> _SOURCE DATA_:

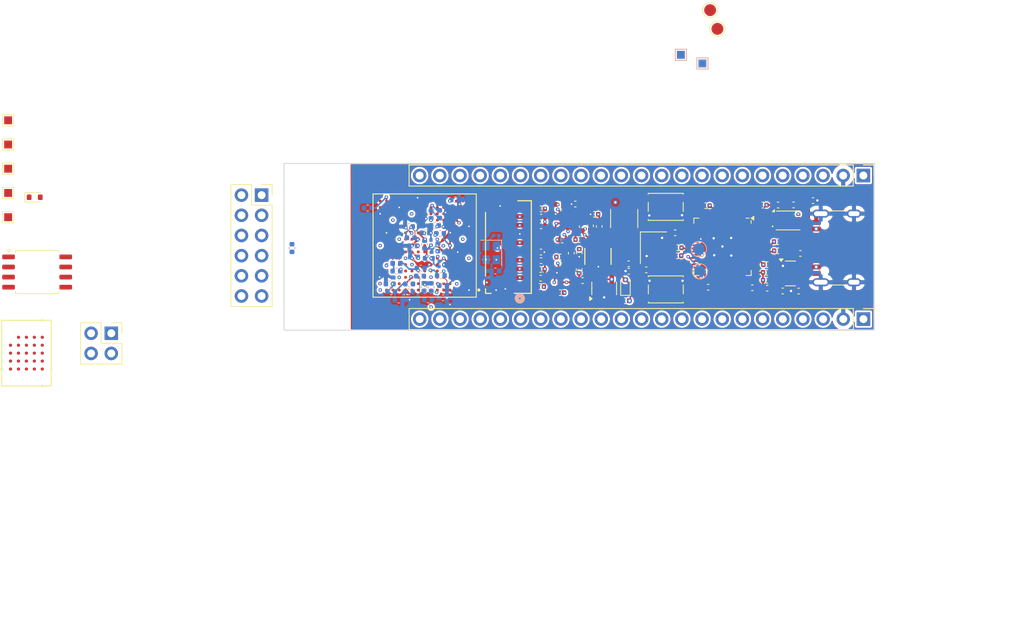
<source format=kicad_pcb>
(kicad_pcb
	(version 20240108)
	(generator "pcbnew")
	(generator_version "8.0")
	(general
		(thickness 1.6)
		(legacy_teardrops no)
	)
	(paper "A4")
	(layers
		(0 "F.Cu" signal)
		(1 "In1.Cu" signal)
		(2 "In2.Cu" signal)
		(3 "In3.Cu" signal)
		(4 "In4.Cu" signal)
		(31 "B.Cu" signal)
		(32 "B.Adhes" user "B.Adhesive")
		(33 "F.Adhes" user "F.Adhesive")
		(34 "B.Paste" user)
		(35 "F.Paste" user)
		(36 "B.SilkS" user "B.Silkscreen")
		(37 "F.SilkS" user "F.Silkscreen")
		(38 "B.Mask" user)
		(39 "F.Mask" user)
		(40 "Dwgs.User" user "User.Drawings")
		(41 "Cmts.User" user "User.Comments")
		(42 "Eco1.User" user "User.Eco1")
		(43 "Eco2.User" user "User.Eco2")
		(44 "Edge.Cuts" user)
		(45 "Margin" user)
		(46 "B.CrtYd" user "B.Courtyard")
		(47 "F.CrtYd" user "F.Courtyard")
		(48 "B.Fab" user)
		(49 "F.Fab" user)
		(50 "User.1" user)
		(51 "User.2" user)
		(52 "User.3" user)
		(53 "User.4" user)
		(54 "User.5" user)
		(55 "User.6" user)
		(56 "User.7" user)
		(57 "User.8" user)
		(58 "User.9" user)
	)
	(setup
		(stackup
			(layer "F.SilkS"
				(type "Top Silk Screen")
			)
			(layer "F.Paste"
				(type "Top Solder Paste")
			)
			(layer "F.Mask"
				(type "Top Solder Mask")
				(thickness 0.01)
			)
			(layer "F.Cu"
				(type "copper")
				(thickness 0.035)
			)
			(layer "dielectric 1"
				(type "prepreg")
				(thickness 0.1)
				(material "FR4")
				(epsilon_r 4.5)
				(loss_tangent 0.02)
			)
			(layer "In1.Cu"
				(type "copper")
				(thickness 0.035)
			)
			(layer "dielectric 2"
				(type "core")
				(thickness 0.535)
				(material "FR4")
				(epsilon_r 4.5)
				(loss_tangent 0.02)
			)
			(layer "In2.Cu"
				(type "copper")
				(thickness 0.035)
			)
			(layer "dielectric 3"
				(type "prepreg")
				(thickness 0.1)
				(material "FR4")
				(epsilon_r 4.5)
				(loss_tangent 0.02)
			)
			(layer "In3.Cu"
				(type "copper")
				(thickness 0.035)
			)
			(layer "dielectric 4"
				(type "core")
				(thickness 0.535)
				(material "FR4")
				(epsilon_r 4.5)
				(loss_tangent 0.02)
			)
			(layer "In4.Cu"
				(type "copper")
				(thickness 0.035)
			)
			(layer "dielectric 5"
				(type "prepreg")
				(thickness 0.1)
				(material "FR4")
				(epsilon_r 4.5)
				(loss_tangent 0.02)
			)
			(layer "B.Cu"
				(type "copper")
				(thickness 0.035)
			)
			(layer "B.Mask"
				(type "Bottom Solder Mask")
				(thickness 0.01)
			)
			(layer "B.Paste"
				(type "Bottom Solder Paste")
			)
			(layer "B.SilkS"
				(type "Bottom Silk Screen")
			)
			(copper_finish "None")
			(dielectric_constraints no)
		)
		(pad_to_mask_clearance 0)
		(allow_soldermask_bridges_in_footprints no)
		(pcbplotparams
			(layerselection 0x00010fc_ffffffff)
			(plot_on_all_layers_selection 0x0000000_00000000)
			(disableapertmacros no)
			(usegerberextensions no)
			(usegerberattributes yes)
			(usegerberadvancedattributes yes)
			(creategerberjobfile yes)
			(dashed_line_dash_ratio 12.000000)
			(dashed_line_gap_ratio 3.000000)
			(svgprecision 4)
			(plotframeref no)
			(viasonmask no)
			(mode 1)
			(useauxorigin no)
			(hpglpennumber 1)
			(hpglpenspeed 20)
			(hpglpendiameter 15.000000)
			(pdf_front_fp_property_popups yes)
			(pdf_back_fp_property_popups yes)
			(dxfpolygonmode yes)
			(dxfimperialunits yes)
			(dxfusepcbnewfont yes)
			(psnegative no)
			(psa4output no)
			(plotreference yes)
			(plotvalue yes)
			(plotfptext yes)
			(plotinvisibletext no)
			(sketchpadsonfab no)
			(subtractmaskfromsilk no)
			(outputformat 1)
			(mirror no)
			(drillshape 0)
			(scaleselection 1)
			(outputdirectory "OUTPUT/")
		)
	)
	(net 0 "")
	(net 1 "GND")
	(net 2 "+3V3")
	(net 3 "SPI-D1")
	(net 4 "SPI-CLK")
	(net 5 "SPI-D2")
	(net 6 "SPI-D0")
	(net 7 "SPI-D3")
	(net 8 "SPI-CS")
	(net 9 "33.33Mhz")
	(net 10 "Net-(X1-Vcc)")
	(net 11 "+1V0")
	(net 12 "+1V8")
	(net 13 "GNDA")
	(net 14 "VCCQ")
	(net 15 "Net-(D1-K)")
	(net 16 "Net-(D2-K)")
	(net 17 "MIO7")
	(net 18 "Net-(U1-FB)")
	(net 19 "Net-(U2-FB)")
	(net 20 "Net-(TP2-Pin_1)")
	(net 21 "Net-(TP1-Pin_1)")
	(net 22 "~{RST}")
	(net 23 "Net-(U4-SENSE)")
	(net 24 "POR_B")
	(net 25 "Net-(U3A-INIT_B_0)")
	(net 26 "Net-(U3A-PROGRAM_B_0)")
	(net 27 "Net-(U3A-DONE_0)")
	(net 28 "Net-(U3D-PS_MIO8_500)")
	(net 29 "unconnected-(U1-SW-Pad1)")
	(net 30 "unconnected-(U2-SW-Pad1)")
	(net 31 "unconnected-(U3E-PS_DDR_A3_502-PadM4)")
	(net 32 "unconnected-(U3E-PS_DDR_VRP_502-PadH3)")
	(net 33 "unconnected-(U3B-IO_L1P_T0_34-PadG11)")
	(net 34 "unconnected-(U3D-PS_MIO0_500-PadD8)")
	(net 35 "unconnected-(U3E-PS_DDR_A6_502-PadP5)")
	(net 36 "unconnected-(U3D-PS_MIO13_500-PadC6)")
	(net 37 "unconnected-(U3E-PS_DDR_DRST_B_502-PadL4)")
	(net 38 "unconnected-(U3E-PS_DDR_A4_502-PadP3)")
	(net 39 "unconnected-(U3E-PS_DDR_VREF0_502-PadF4)")
	(net 40 "unconnected-(U3B-IO_L2P_T0_34-PadG12)")
	(net 41 "unconnected-(U3E-PS_DDR_A13_502-PadK2)")
	(net 42 "Net-(C1-Pad1)")
	(net 43 "unconnected-(U3E-PS_DDR_CKP_502-PadN3)")
	(net 44 "unconnected-(U3E-PS_DDR_DQ11_502-PadE3)")
	(net 45 "unconnected-(U3E-PS_DDR_DQ8_502-PadE1)")
	(net 46 "unconnected-(U3E-PS_DDR_BA0_502-PadM6)")
	(net 47 "unconnected-(U3B-IO_L11P_T1_SRCC_34-PadK11)")
	(net 48 "unconnected-(U3E-PS_DDR_A7_502-PadM5)")
	(net 49 "Net-(R23-Pad2)")
	(net 50 "unconnected-(U3B-IO_L6N_T0_VREF_34-PadJ11)")
	(net 51 "unconnected-(U3A-VN_0-PadH8)")
	(net 52 "unconnected-(U3A-VP_0-PadG7)")
	(net 53 "unconnected-(U3E-PS_DDR_DQS_P1_502-PadG2)")
	(net 54 "unconnected-(U3E-PS_DDR_DQ0_502-PadD4)")
	(net 55 "unconnected-(U3E-PS_DDR_DM1_502-PadD3)")
	(net 56 "unconnected-(U3E-PS_DDR_A12_502-PadM2)")
	(net 57 "unconnected-(U3E-PS_DDR_A0_502-PadP1)")
	(net 58 "unconnected-(U3E-PS_DDR_VRN_502-PadJ3)")
	(net 59 "unconnected-(U3E-PS_DDR_CKN_502-PadN2)")
	(net 60 "unconnected-(U3B-IO_L3P_T0_DQS_PUDC_B_34-PadG14)")
	(net 61 "unconnected-(U3E-PS_DDR_DQ4_502-PadB4)")
	(net 62 "unconnected-(U3E-PS_DDR_DM0_502-PadB1)")
	(net 63 "unconnected-(U3E-PS_DDR_A8_502-PadP6)")
	(net 64 "unconnected-(U3B-IO_L6P_T0_34-PadH11)")
	(net 65 "unconnected-(U3B-IO_L1N_T0_34-PadH12)")
	(net 66 "unconnected-(U3E-PS_DDR_A10_502-PadJ1)")
	(net 67 "unconnected-(U3E-PS_DDR_CAS_B_502-PadR5)")
	(net 68 "unconnected-(U3E-PS_DDR_DQS_P0_502-PadC2)")
	(net 69 "unconnected-(U3E-PS_DDR_A14_502-PadK1)")
	(net 70 "MIO32")
	(net 71 "unconnected-(U3E-PS_DDR_WE_B_502-PadR3)")
	(net 72 "unconnected-(U3E-PS_DDR_BA1_502-PadR1)")
	(net 73 "unconnected-(U3E-PS_DDR_A1_502-PadN1)")
	(net 74 "MIO33")
	(net 75 "unconnected-(U3E-PS_DDR_A9_502-PadN4)")
	(net 76 "unconnected-(U3E-PS_DDR_DQS_N0_502-PadB2)")
	(net 77 "unconnected-(U3E-PS_DDR_DQ2_502-PadC4)")
	(net 78 "unconnected-(U3E-PS_DDR_DQ1_502-PadA2)")
	(net 79 "unconnected-(U3E-PS_DDR_DQ5_502-PadA4)")
	(net 80 "unconnected-(U3E-PS_DDR_DQ10_502-PadE2)")
	(net 81 "unconnected-(U3E-PS_DDR_A11_502-PadL2)")
	(net 82 "unconnected-(U3E-PS_DDR_ODT_502-PadK3)")
	(net 83 "unconnected-(U3E-PS_DDR_CKE_502-PadL3)")
	(net 84 "unconnected-(U3A-DXP_0-PadJ7)")
	(net 85 "unconnected-(U3E-PS_DDR_BA2_502-PadN6)")
	(net 86 "unconnected-(U3E-PS_DDR_A2_502-PadM1)")
	(net 87 "unconnected-(U3E-PS_DDR_DQ15_502-PadH2)")
	(net 88 "unconnected-(U3E-PS_DDR_DQ14_502-PadH1)")
	(net 89 "unconnected-(U3E-PS_DDR_DQ7_502-PadA3)")
	(net 90 "unconnected-(U3E-PS_DDR_DQS_N1_502-PadF2)")
	(net 91 "unconnected-(U3B-IO_L12N_T1_MRCC_34-PadM12)")
	(net 92 "unconnected-(U3D-PS_MIO9_500-PadB5)")
	(net 93 "unconnected-(U3E-PS_DDR_DQ3_502-PadC1)")
	(net 94 "unconnected-(U3E-PS_DDR_DQ12_502-PadF3)")
	(net 95 "unconnected-(U3E-PS_DDR_DQ9_502-PadD1)")
	(net 96 "unconnected-(U3E-PS_DDR_CS_B_502-PadR2)")
	(net 97 "unconnected-(U3E-PS_DDR_DQ6_502-PadC3)")
	(net 98 "unconnected-(U3D-PS_MIO10_500-PadD6)")
	(net 99 "MIO29")
	(net 100 "unconnected-(U3E-PS_DDR_RAS_B_502-PadR6)")
	(net 101 "unconnected-(U3D-PS_MIO12_500-PadB7)")
	(net 102 "unconnected-(U3E-PS_DDR_A5_502-PadP4)")
	(net 103 "unconnected-(U3E-PS_DDR_DQ13_502-PadG1)")
	(net 104 "unconnected-(U3B-IO_L22P_T3_34-PadN7)")
	(net 105 "MIO30")
	(net 106 "MIO31")
	(net 107 "MIO28")
	(net 108 "RAM_DQ6")
	(net 109 "~{RAM_CS0}")
	(net 110 "RAM_DQ7")
	(net 111 "RAM_CLK")
	(net 112 "RAM_DQ0")
	(net 113 "RAM_DQ5")
	(net 114 "~{RAM_RST}")
	(net 115 "RAM_DQ2")
	(net 116 "~{RAM_CLK}")
	(net 117 "RAM_DQ4")
	(net 118 "RAM_DQ1")
	(net 119 "RAM_DQ3")
	(net 120 "RWDS")
	(net 121 "unconnected-(U3B-IO_L2N_T0_34-PadH13)")
	(net 122 "unconnected-(U3B-IO_L3N_T0_DQS_34-PadH14)")
	(net 123 "unconnected-(U7-RFU-PadC2)")
	(net 124 "unconnected-(U7-RFU-PadB5)")
	(net 125 "unconnected-(U7-RFU-PadC5)")
	(net 126 "unconnected-(U7-RFU-PadA5)")
	(net 127 "unconnected-(U7-RFU-PadA2)")
	(net 128 "Net-(D4-K)")
	(net 129 "VBUS0")
	(net 130 "GPIO19")
	(net 131 "Net-(USB_C_ESP1-CC1)")
	(net 132 "Net-(USB_C_ESP1-CC2)")
	(net 133 "GPIO15")
	(net 134 "GPIO14")
	(net 135 "GPIO12")
	(net 136 "GPIO13")
	(net 137 "GPIO17")
	(net 138 "GPIO16")
	(net 139 "unconnected-(USB_C_ESP1-SBU2-PadB8)")
	(net 140 "unconnected-(USB_C_ESP1-SBU1-PadA8)")
	(net 141 "+3.3VA")
	(net 142 "Net-(U11-LX)")
	(net 143 "USB_D+0")
	(net 144 "USB_D-0")
	(net 145 "Net-(TP11-Pin_1)")
	(net 146 "unconnected-(U3B-IO_L9P_T1_DQS_34-PadL14)")
	(net 147 "unconnected-(U3B-IO_L10P_T1_34-PadK13)")
	(net 148 "unconnected-(U3B-IO_L12P_T1_MRCC_34-PadL12)")
	(net 149 "unconnected-(U3B-IO_L8P_T1_34-PadL15)")
	(net 150 "unconnected-(U3B-IO_L11N_T1_SRCC_34-PadK12)")
	(net 151 "unconnected-(U3B-IO_L10N_T1_34-PadL13)")
	(net 152 "Net-(D3-K)")
	(net 153 "MIO34")
	(net 154 "MIO38")
	(net 155 "MIO37")
	(net 156 "MIO39")
	(net 157 "MIO41")
	(net 158 "MIO42")
	(net 159 "MIO40")
	(net 160 "MIO35")
	(net 161 "MIO36")
	(net 162 "MIO43")
	(net 163 "MIO14")
	(net 164 "MIO11")
	(net 165 "unconnected-(U3D-PS_MIO15_500-PadD10)")
	(net 166 "IO7P")
	(net 167 "IO7N")
	(net 168 "IO13N")
	(net 169 "IO15P")
	(net 170 "IO15N")
	(net 171 "IO16N")
	(net 172 "IO17N")
	(net 173 "IO18P")
	(net 174 "IO17P")
	(net 175 "IO18N")
	(net 176 "IO8N")
	(net 177 "IO9N")
	(net 178 "IO3N")
	(net 179 "IO3P")
	(net 180 "IO2P")
	(net 181 "IO1P")
	(net 182 "IO5P")
	(net 183 "IO5N")
	(net 184 "unconnected-(U3C-IO_L2N_T0_AD8N_35-PadE12)")
	(net 185 "unconnected-(U3C-IO_L1N_T0_AD0N_35-PadE13)")
	(net 186 "IOL5P")
	(net 187 "IOL5N")
	(net 188 "Net-(R18-Pad1)")
	(net 189 "Net-(R19-Pad1)")
	(net 190 "Net-(U9-XIN)")
	(net 191 "Net-(U9-XOUT)")
	(net 192 "+1V1")
	(net 193 "QSPI_SS")
	(net 194 "QSPI_SD0")
	(net 195 "QSPI_SD1")
	(net 196 "QSPI_SD2")
	(net 197 "QSPI_SCLK")
	(net 198 "QSPI_SD3")
	(net 199 "/Peripheral/RUN")
	(net 200 "Net-(J2-Pad1)")
	(net 201 "GPIO6")
	(net 202 "GPIO3")
	(net 203 "GPIO5")
	(net 204 "GPIO4")
	(net 205 "GPIO7")
	(net 206 "GPIO2")
	(net 207 "GPIO0")
	(net 208 "GPIO1")
	(net 209 "GPIO23")
	(net 210 "GPIO25")
	(net 211 "GPIO26")
	(net 212 "GPIO28")
	(net 213 "GPIO29")
	(net 214 "GPIO27")
	(net 215 "GPIO22")
	(net 216 "GPIO24")
	(net 217 "/Peripheral/SWCLK")
	(net 218 "/Peripheral/SWD")
	(net 219 "GPIO11")
	(net 220 "GPIO18")
	(net 221 "GPIO20")
	(net 222 "GPIO8")
	(net 223 "GPIO10")
	(net 224 "GPIO9")
	(net 225 "GPIO21")
	(footprint "Capacitor_SMD:C_0402_1005Metric" (layer "F.Cu") (at 118.165 48.414999 180))
	(footprint "Capacitor_SMD:C_0402_1005Metric" (layer "F.Cu") (at 139.95 54.49))
	(footprint "Capacitor_SMD:C_0402_1005Metric" (layer "F.Cu") (at 124.38 52.41))
	(footprint "Capacitor_SMD:C_0402_1005Metric" (layer "F.Cu") (at 120.675 46.764999 90))
	(footprint "Capacitor_SMD:C_0402_1005Metric" (layer "F.Cu") (at 113.35 51.07 180))
	(footprint "Capacitor_SMD:C_0402_1005Metric" (layer "F.Cu") (at 120.065 45.234999))
	(footprint "Capacitor_SMD:C_0402_1005Metric" (layer "F.Cu") (at 113.34 44.55))
	(footprint "Capacitor_SMD:C_0402_1005Metric" (layer "F.Cu") (at 115.764999 55.094999))
	(footprint "Capacitor_SMD:C_0402_1005Metric" (layer "F.Cu") (at 134.4 54.42 180))
	(footprint "Capacitor_SMD:C_0402_1005Metric" (layer "F.Cu") (at 145.78 54.9))
	(footprint "Package_DFN_QFN:QFN-56-1EP_7x7mm_P0.4mm_EP3.2x3.2mm" (layer "F.Cu") (at 136.2 49.33 -90))
	(footprint "Button_Switch_SMD:SW_SPST_PTS810" (layer "F.Cu") (at 129.06 54.69 180))
	(footprint "Capacitor_SMD:C_0402_1005Metric" (layer "F.Cu") (at 134.09 44.15 180))
	(footprint "Capacitor_SMD:C_1812_4532Metric" (layer "F.Cu") (at 123.82 45.77 90))
	(footprint "TestPoint:TestPoint_Pad_1.0x1.0mm" (layer "F.Cu") (at 46.2376 33.3943))
	(footprint "Capacitor_SMD:C_0402_1005Metric" (layer "F.Cu") (at 143.2 44.07))
	(footprint "Capacitor_SMD:C_0402_1005Metric" (layer "F.Cu") (at 141.78 53.54))
	(footprint "Package_SO:SOIC-8_5.23x5.23mm_P1.27mm" (layer "F.Cu") (at 49.8876 52.5043))
	(footprint "Capacitor_SMD:C_0402_1005Metric" (layer "F.Cu") (at 143.78 54.89))
	(footprint "Capacitor_SMD:C_0402_1005Metric" (layer "F.Cu") (at 123.95 56.12 180))
	(footprint "Sync_VT extras:225-LFBGA" (layer "F.Cu") (at 98.69 49.17 180))
	(footprint "Capacitor_SMD:C_0402_1005Metric" (layer "F.Cu") (at 113.34 49.99))
	(footprint "Capacitor_SMD:C_0402_1005Metric" (layer "F.Cu") (at 118.58 53.58 180))
	(footprint "Connector_PinSocket_2.54mm:PinSocket_2x06_P2.54mm_Vertical"
		(layer "F.Cu")
		(uuid "4b73796d-3479-4d93-8125-aa27ba30e5db")
		(at 78.16 42.82)
		(descr "Through hole straight socket strip, 2x06, 2.54mm pitch, double cols (from Kicad 4.0.7), script generated")
		(tags "Through hole socket strip THT 2x06 2.54mm double row")
		(property "Reference" "J3"
			(at -1.27 -2.77 0)
			(layer "F.SilkS")
			(hide yes)
			(uuid "b3679061-7df1-4cf2-a056-7d10c6a470e2")
			(effects
				(font
					(size 1 1)
					(thickness 0.15)
				)
			)
		)
		(property "Value" "Conn_02x06_Odd_Even_MountingPin"
			(at -1.27 15.47 0)
			(layer "F.Fab")
			(hide yes)
			(uuid "7255b72f-1769-467b-8b71-fdf068702dd3")
			(effects
				(font
					(size 1 1)
					(thickness 0.15)
				)
			)
		)
		(property "Footprint" "Connector_PinSocket_2.54mm:PinSocket_2x06_P2.54mm_Vertical"
			(at 0 0 0)
			(unlocked yes)
			(layer "F.Fab")
			(hide yes)
			(uuid "c1edb57e-67bb-4886-bcf7-700f768af679")
			(effects
				(font
					(size 1.27 1.27)
					(thickness 0.15)
				)
			)
		)
		(property "Datasheet" ""
			(at 0 0 0)
			(unlocked yes)
			(layer "F.Fab")
			(hide yes)
			(uuid "23279a05-4f44-4fdf-8752-d6ec0bfe8161")
			(effects
				(font
					(size 1.27 1.27)
					(thickness 0.15)
				)
			)
		)
		(property "Description" "Generic connectable mounting pin connector, double row, 02x06, odd/even pin numbering scheme (row 1 odd numbers, row 2 even numbers), script generated (kicad-library-utils/schlib/autogen/connector/)"
			(at 0 0 0)
			(unlocked yes)
			(layer "F.Fab")
			(hide yes)
			(uuid "381e2a73-fe4c-433f-a6cd-90b5f4535d46")
			(effects
				(font
					(size 1.27 1.27)
					(thickness 0.15)
				)
			)
		)
		(property ki_fp_filters "Connector*:*_2x??-1MP*")
		(path "/f8391748-4a28-4b30-91ca-d63501b5909f/99c7d4a8-7a93-41d1-b754-7a5b5e3dced0")
		(sheetname "Peripheral")
		(sheetfile "Peripheral.kicad_sch")
		(attr through_hole)
		(fp_line
			(start -3.87 -1.33)
			(end -3.87 14.03)
			(stroke
				(width 0.12)
				(type solid)
			)
			(layer "F.SilkS")
			(uuid "45508bb5-dd05-4700-8ab9-dd639e4b8391")
		)
		(fp_line
			(start -3.87 -1.33)
			(end -1.27 -1.33)
			(stroke
				(width 0.12)
				(type solid)
			)
			(layer "F.SilkS")
			(uuid "bc1f22ac-2cdd-4c74-87d9-982b962b4c78")
		)
		(fp_line
			(start -3.87 14.03)
			(end 1.33 14.03)
			(stroke
				(width 0.12)
				(type solid)
			)
			(layer "F.SilkS")
			(uuid "1f6e689a-bb75-440f-946d-7541a253b5dc")
		)
		(fp_line
			(start -1.27 -1.33)
			(end -1.27 1.27)
			(stroke
				(width 0.12)
				(type solid)
			)
			(layer "F.SilkS")
			(uuid "d85059d6-a126-4b20-82d5-0b786f145520")
		)
		(fp_line
			(start -1.27 1.27)
			(end 1.33 1.27)
			(stroke
				(width 0.12)
				(type solid)
			)
			(layer "F.SilkS")
			(uuid "9d06cc30-7712-407d-8d07-4d055781149a")
		)
		(fp_line
			(start 0 -1.33)
... [2708386 chars truncated]
</source>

> _INSTRUCTION_: Given the data above, transcribe exactly the lines from the one containing "(at 143.2 44.07))" down to the one containing "98.69 49.17 180))", and no others.

> _RESPONSE_:
	(footprint "Capacitor_SMD:C_0402_1005Metric" (layer "F.Cu") (at 143.2 44.07))
	(footprint "Capacitor_SMD:C_0402_1005Metric" (layer "F.Cu") (at 141.78 53.54))
	(footprint "Package_SO:SOIC-8_5.23x5.23mm_P1.27mm" (layer "F.Cu") (at 49.8876 52.5043))
	(footprint "Capacitor_SMD:C_0402_1005Metric" (layer "F.Cu") (at 143.78 54.89))
	(footprint "Capacitor_SMD:C_0402_1005Metric" (layer "F.Cu") (at 123.95 56.12 180))
	(footprint "Sync_VT extras:225-LFBGA" (layer "F.Cu") (at 98.69 49.17 180))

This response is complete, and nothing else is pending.